This trip provided a close-up view of how TRI can fit-in to serve the several common goals of the UN, URI and TRI.
We understood the global reach of the UN—particularly as their reach relates to promoting world peace through the arts, the environment, and healing intractable, longstanding conflicts within individuals, faiths, nations, and cultures.
We also understood the objectives of other Cooperation Circle (CC) members and their ways of addressing issues of interest or concern to them and how all CC members can support each other in our respective processes. This has broadened our ability to collaborate, evaluate and assimilate our shared interests in “accelerating peace” and manifesting the Golden Rule.
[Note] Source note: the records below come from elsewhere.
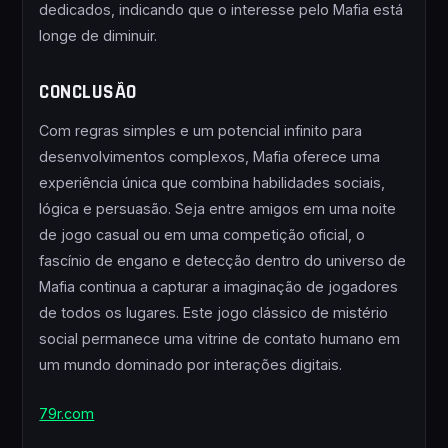
dedicados, indicando que o interesse pelo Mafia está
longe de diminuir.
CONCLUSÃO
Com regras simples e um potencial infinito para
desenvolvimentos complexos, Mafia oferece uma
experiência única que combina habilidades sociais,
lógica e persuasão. Seja entre amigos em uma noite
de jogo casual ou em uma competição oficial, o
fascínio de engano e detecção dentro do universo de
Mafia continua a capturar a imaginação de jogadores
de todos os lugares. Este jogo clássico de mistério
social permanece uma vitrine de contato humano em
um mundo dominado por interações digitais.
79r.com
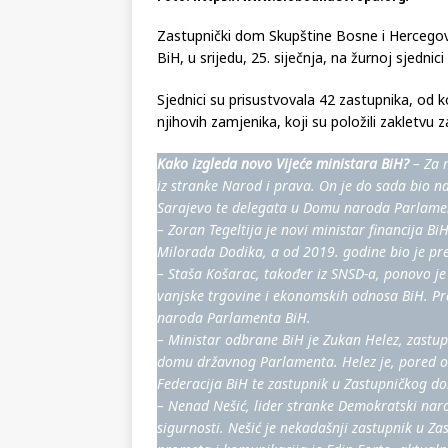
Zastupnički dom Skupštine Bosne i Hercegov
BiH, u srijedu, 25. siječnja, na žurnoj sjednici
Sjednici su prisustvovala 42 zastupnika, od k
njihovih zamjenika, koji su položili zakletvu 
Kako izgleda novo Vijeće ministara BiH?
– Za 
iz stranke Narod i prava. On je do sada bio 
Sarajevo te delegata u Domu naroda Parlame
– Zoran Tegeltija je novi ministar financija B
Milorada Dodika, a od 2019. godine bio je pre
– Staša Košarac, također iz SNSD-a, ponovo je
vanjske trgovine i ekonomskih odnosa BiH. Pr
naroda Parlamenta BiH.
– Ministar odbrane BiH je Zukan Helez, zastu
domu državnog Parlamenta. Helez je, pored ost
Federacija BiH te zastupnik u Zastupničkog d
– Nenad Nešić, lider stranke Demokratski nar
sigurnosti. Nešić je nekadašnji zastupnik u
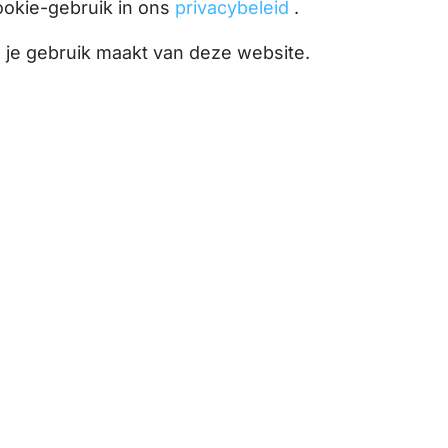
ookie-gebruik in ons
privacybeleid
.
l je gebruik maakt van deze website.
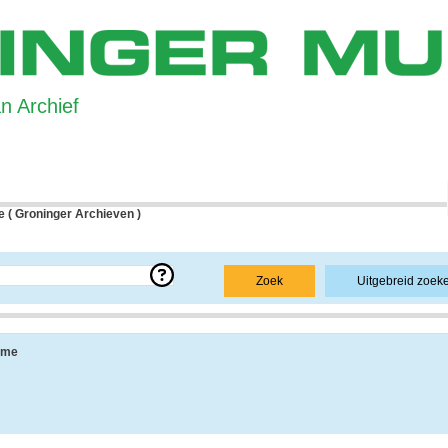
 Archief
 ( Groninger Archieven )
e over een bepaald archief.
Zoek
Uitgebreid zoek
 uit de navolgende onderdelen:
sme
ang, vindplaats, beschikbaarheid, openbaarheid en andere.
 informatie over de geschiedenis van het archief, achtergronden van de archiefvorm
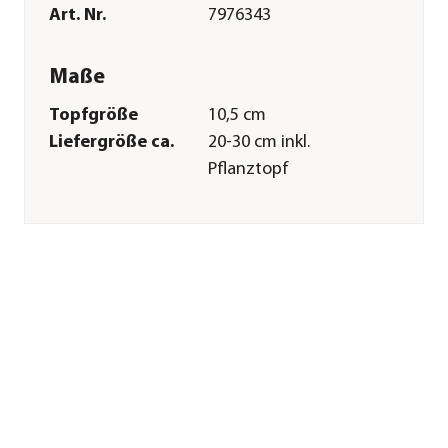
Art. Nr.
7976343
Maße
Topfgröße
10,5 cm
Liefergröße ca.
20-30 cm inkl.
Pflanztopf
Merkmale
Farbe
Grün
Wuchsform
aufrecht|mehrstämmig
Besonderheiten
sukkulent
Pflege
Standort
hell|warm|halbschattig|sonnig
Gießempfehlung
Wenig
Düngung
zweiwöchentlich in
der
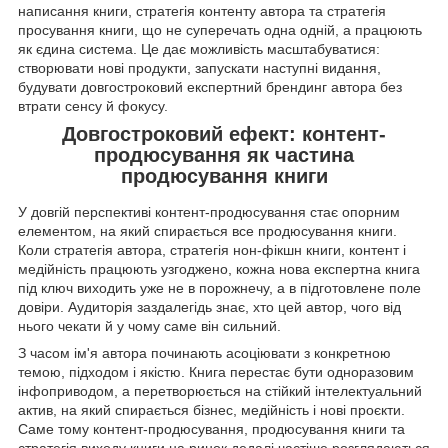
написання книги, стратегія контенту автора та стратегія
просування книги, що не суперечать одна одній, а працюють
як єдина система. Це дає можливість масштабуватися:
створювати нові продукти, запускати наступні видання,
будувати довгостроковий експертний брендинг автора без
втрати сенсу й фокусу.
Довгостроковий ефект: контент-
продюсування як частина
продюсування книги
У довгій перспективі контент-продюсування стає опорним
елементом, на який спирається все продюсування книги.
Коли стратегія автора, стратегія нон-фікшн книги, контент і
медійність працюють узгоджено, кожна нова експертна книга
під ключ виходить уже не в порожнечу, а в підготовлене поле
довіри. Аудиторія заздалегідь знає, хто цей автор, чого від
нього чекати й у чому саме він сильний.
З часом ім'я автора починають асоціювати з конкретною
темою, підходом і якістю. Книга перестає бути одноразовим
інфоприводом, а перетворюється на стійкий інтелектуальний
актив, на який спирається бізнес, медійність і нові проєкти.
Саме тому контент-продюсування, продюсування книги та
стратегія виходу книги на ринок дедалі частіше розглядаються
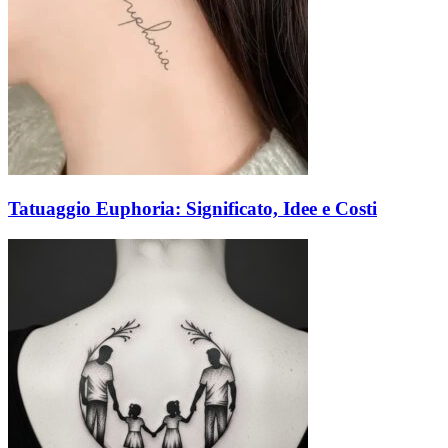
Tatuaggio Euphoria: Significato, Idee e Costi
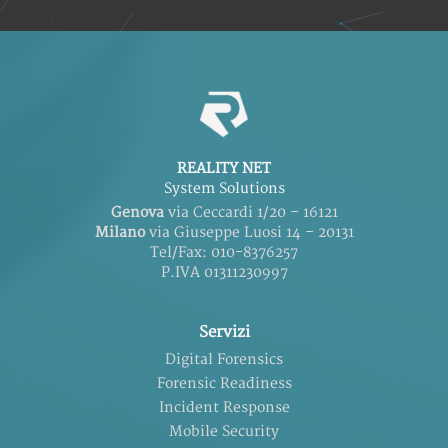
REALITY NET
System Solutions
Genova
via Ceccardi 1/20 – 16121
Milano
via Giuseppe Luosi 14 – 20131
Tel/Fax: 010-8376257
P.IVA 01311230997
Servizi
Digital Forensics
Forensic Readiness
Incident Response
Mobile Security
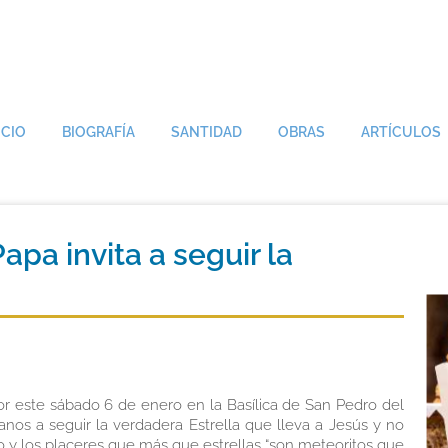
ICIO
BIOGRAFÍA
SANTIDAD
OBRAS
ARTÍCULOS
Papa invita a seguir la
ñor este sábado 6 de enero en la Basílica de San Pedro del
ianos a seguir la verdadera Estrella que lleva a Jesús y no
ro y los placeres que más que estrellas “son meteoritos que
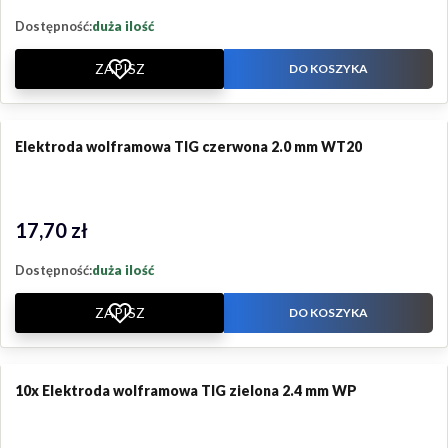
Dostępność:
duża ilość
ZAPISZ
DO KOSZYKA
Elektroda wolframowa TIG czerwona 2.0 mm WT20
17,70 zł
Cena
Dostępność:
duża ilość
ZAPISZ
DO KOSZYKA
10x Elektroda wolframowa TIG zielona 2.4 mm WP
As part of my UN Visit, I was interviewed by Martha Gallahue, an alternate ECOSOC representative at the UN and co-coordinator of URI-UN circle. Since my return from the UN, I have interviewed Monica Willard, the main URI representative to the UN and Alice Swett, Director of Global Programs for URI.
The vastness of the UN as an entity – the number of countries which are involved in day-to-day betterment of the world – is truly inspirational and how precisely every department is working towards achieving the SDGs at the larger level is motivational. Through the UN we now understand how organizations like us, at the grassroot level, relate to the UN, which works at global level.
We believe we have benefitted from this trip by discovering how URI and the UN collaborate with art and science-based CCs so that we can move more directly into carrying out TRI’s primary teachings: the power of creativity (art) and stewardship of the planet (environmental science) -- including happy, healthy family homes.
This trip helped broaden our perspective and will eventually help to birth new ideas to serve one another and our code of ethics: Earth is home. Humans are family.
So, from my visit I can say that we are but a small drop in a vast sea of loving communion in our shared beliefs that Earth is home and humans are family. We are happy to be able to row our boat in the wide wake of URI and the UN.
We would like to give many thanks to URI for letting us be a part of this wonderful trip, which got us a lot closer with URI and other CC members, and we would love to continue this relationship.